◆ REQUIRED TASKS
(a) List every section heading that appears in the commentary on Blake's poem below.
(b) In the commentary on Blake's poem below, retype the text between "Some critics also" and "with its experience.", inclusive.
(c) Write the next part of the commentary on Blake's poem below, picking up after its final sentence.

◆ PASSAGE PROVIDED

************

Many critics view the poem's dialogue as a lullaby a mother is singing to her newborn child, assuming both their voices. The child's words celebrate the baby's present innocence and joy (“I happy am”). Her response, “Sweet joy befall thee,” is both a blessing and a recognition that what may befall the baby will include other, less joyful, experiences.
Some critics also remind us that Blake wrote at a time of very high infant mortality. Many children died a few days after birth, so the mother's wish for future joy may also include her awareness of mortality.
Language and Tone
The effect of this poem is to produce simplicity by the repetition of a few key words – “sweet,” “happy,” “joy” – and words associated with these – “smile” and “sing.” The lines “I happy am, / Joy is my name” succinctly express the unity in a child between its nature and its identity. The baby is joy. When this is followed by the speaker's wish for joy to befall him/her, it suggests that the speaker acknowledges that this joy is not guaranteed. The baby has entered a world in which its nature may come into contradiction with its experience.
Structure and Versification
The poem relies for its effects on the patterning with difference of very few words – “joy” occurs six times in twelve lines, “sweet” four times. Although there are two stanzas, each stanza actually falls into two matching halves. Phrases are repeated: “but two days old,” “I call thee.” This gives the stanza a rocking effect, suggesting a lullaby. The repetition of the closing line acts as a refrain and adds to this song-like quality.
Imagery and Symbolism
Infant – Contemporary attitudes toward children varied:
- Newborn children could be images of innocence, as here and in Cradle Song. The Romantics believed that children came fresh from God and retained their memory of Him. Children, therefore, reflect the creativity and goodness of God. See The world of the Romantics > Making sense of the intangible world > Seventeenth and eighteenth attitudes to childhood
- According to Rousseau (see Social / political background > The spirit of rebellion – politics > Jean-Jacques Rousseau), babies should be seen as naturally good and with an innate capacity to learn and grow, which society's demands crush and distort.

************

◆ RECORD EXTRACTS
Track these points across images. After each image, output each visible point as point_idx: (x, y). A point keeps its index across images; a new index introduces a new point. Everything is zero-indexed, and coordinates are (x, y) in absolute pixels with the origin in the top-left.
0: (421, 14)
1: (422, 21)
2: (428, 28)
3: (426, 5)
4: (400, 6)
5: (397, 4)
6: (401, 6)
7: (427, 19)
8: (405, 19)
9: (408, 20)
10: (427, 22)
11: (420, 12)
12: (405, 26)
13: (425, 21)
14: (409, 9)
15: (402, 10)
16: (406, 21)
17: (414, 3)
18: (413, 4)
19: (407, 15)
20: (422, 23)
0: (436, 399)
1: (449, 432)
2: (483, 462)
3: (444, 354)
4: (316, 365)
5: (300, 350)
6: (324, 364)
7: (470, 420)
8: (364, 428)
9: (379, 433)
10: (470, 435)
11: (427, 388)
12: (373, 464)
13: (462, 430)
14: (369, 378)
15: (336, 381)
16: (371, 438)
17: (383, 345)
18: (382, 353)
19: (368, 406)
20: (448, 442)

************

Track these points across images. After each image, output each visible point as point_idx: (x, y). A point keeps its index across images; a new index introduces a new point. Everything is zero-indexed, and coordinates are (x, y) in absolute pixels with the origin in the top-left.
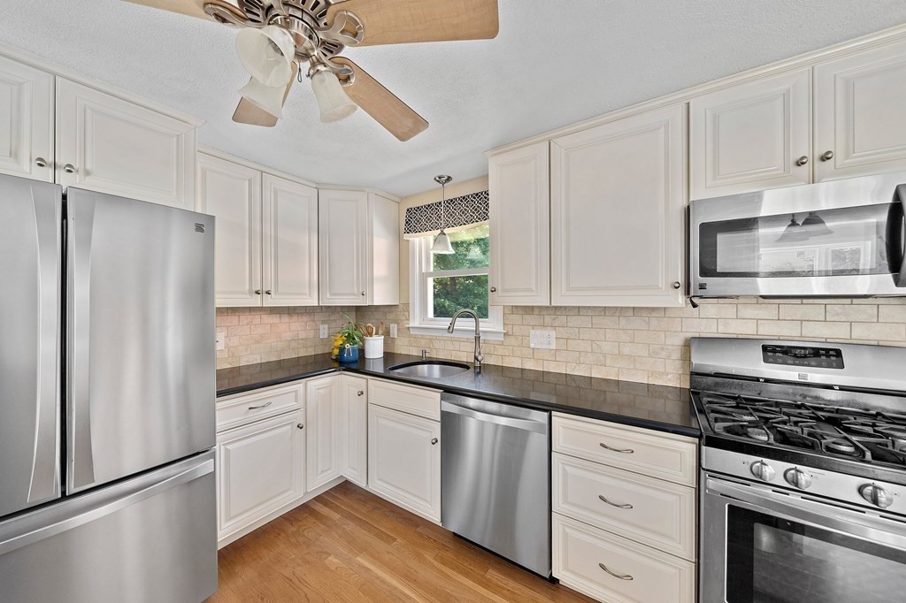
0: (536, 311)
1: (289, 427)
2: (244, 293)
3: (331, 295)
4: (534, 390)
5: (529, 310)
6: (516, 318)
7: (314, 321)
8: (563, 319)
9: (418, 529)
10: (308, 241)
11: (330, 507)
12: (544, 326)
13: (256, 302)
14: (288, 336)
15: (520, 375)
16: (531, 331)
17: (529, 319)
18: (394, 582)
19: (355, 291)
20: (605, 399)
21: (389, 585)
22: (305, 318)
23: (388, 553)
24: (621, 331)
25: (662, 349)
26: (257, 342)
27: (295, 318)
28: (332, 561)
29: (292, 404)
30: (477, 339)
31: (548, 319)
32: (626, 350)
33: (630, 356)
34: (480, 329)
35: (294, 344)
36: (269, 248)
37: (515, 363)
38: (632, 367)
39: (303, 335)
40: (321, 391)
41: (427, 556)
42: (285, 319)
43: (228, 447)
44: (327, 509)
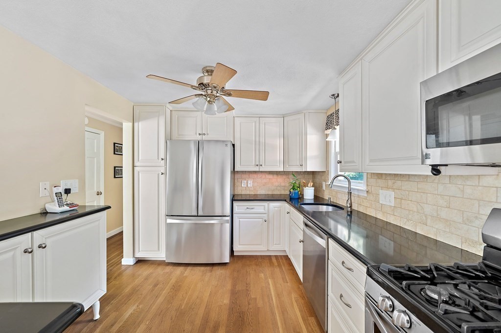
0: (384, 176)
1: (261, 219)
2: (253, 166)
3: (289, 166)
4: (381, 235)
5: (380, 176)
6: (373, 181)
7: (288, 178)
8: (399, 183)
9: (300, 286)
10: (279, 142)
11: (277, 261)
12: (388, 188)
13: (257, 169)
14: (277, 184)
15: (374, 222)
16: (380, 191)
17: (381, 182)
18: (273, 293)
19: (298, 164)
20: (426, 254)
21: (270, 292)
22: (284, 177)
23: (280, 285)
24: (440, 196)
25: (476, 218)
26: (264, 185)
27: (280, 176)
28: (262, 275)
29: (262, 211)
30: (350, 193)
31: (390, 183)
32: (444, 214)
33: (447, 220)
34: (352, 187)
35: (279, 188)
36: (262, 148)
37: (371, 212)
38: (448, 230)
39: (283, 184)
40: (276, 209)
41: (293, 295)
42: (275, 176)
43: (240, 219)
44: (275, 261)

************

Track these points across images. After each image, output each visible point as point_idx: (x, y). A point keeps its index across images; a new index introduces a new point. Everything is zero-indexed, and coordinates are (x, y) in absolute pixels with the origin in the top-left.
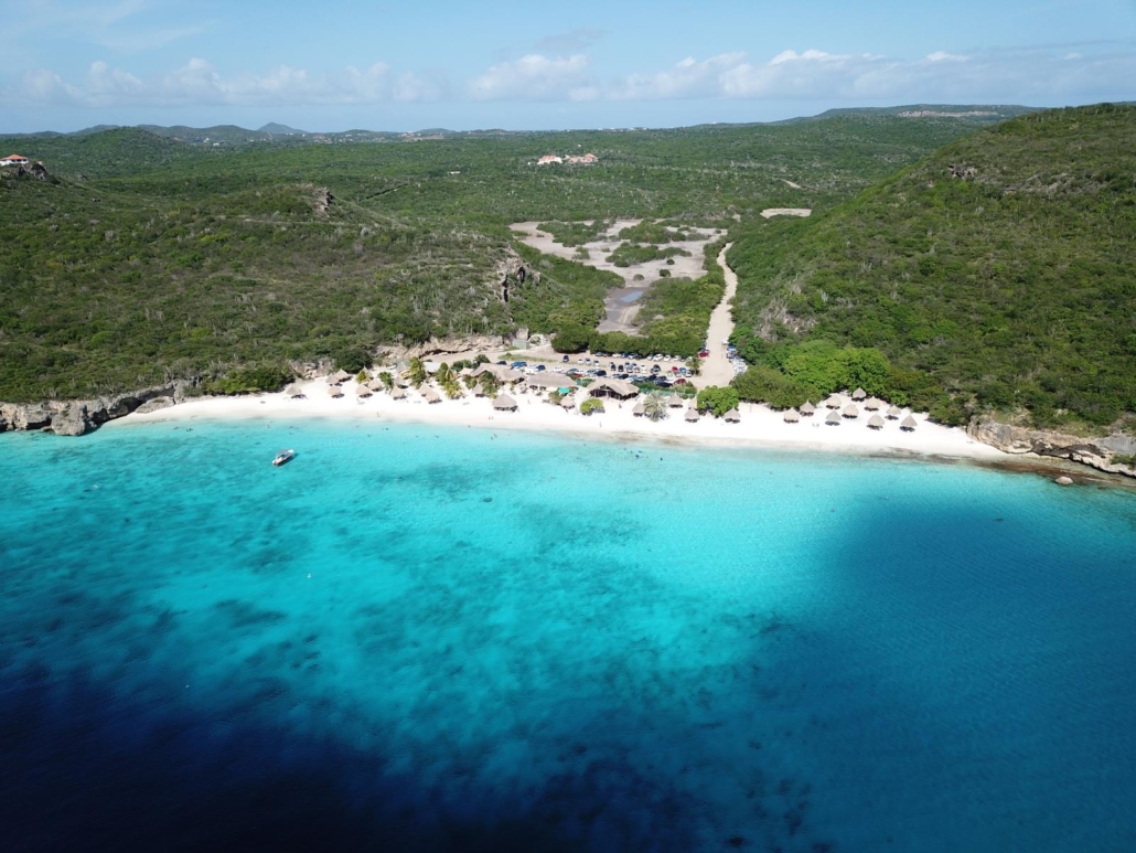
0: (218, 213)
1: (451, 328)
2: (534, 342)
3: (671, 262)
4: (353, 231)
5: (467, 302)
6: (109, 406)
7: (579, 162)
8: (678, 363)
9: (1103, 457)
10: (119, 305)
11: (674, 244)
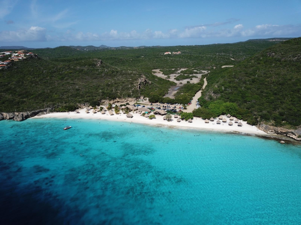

************

◆ TASK-BY-TASK RESULTS
(a)
Language and Tone
Structure and Versification
Imagery and Symbolism

(b)
Some critics also remind us that Blake wrote at a time of very high infant mortality. Many children died a few days after birth, so the mother's wish for future joy may also include her awareness of mortality.
Language and Tone
The effect of this poem is to produce simplicity by the repetition of a few key words – “sweet,” “happy,” “joy” – and words associated with these – “smile” and “sing.” The lines “I happy am, / Joy is my name” succinctly express the unity in a child between its nature and its identity. The baby is joy. When this is followed by the speaker's wish for joy to befall him/her, it suggests that the speaker acknowledges that this joy is not guaranteed. The baby has entered a world in which its nature may come into contradiction with its experience.

(c)
- Other Christians in Blake's day believed that children came into the world contaminated by original sin and needed to be cleansed by baptism and a personal acceptance of salvation. We can read Infant Joy as a rebuttal of this attitude.
- I have no name; / I am … I happy am – Some critics see this as a reference to God. In the Old Testament account of Moses' meeting with God, Exodus 3:13-14, Moses asks God's name and gets the response “I am.” Since Jesus claims this reference for himself in the New Testament, John 8:58, the poem could refer to the birth of Christ, which is associated with joy in the biblical accounts.
Blake saw the natural child as an image of the creative imagination, which is the human being's spiritual core. He was concerned about the way in which social institutions, such as the school system and parental authority, crushed the capacity for imaginative vision. The child's capacity for joy and play are expressions of this imagination.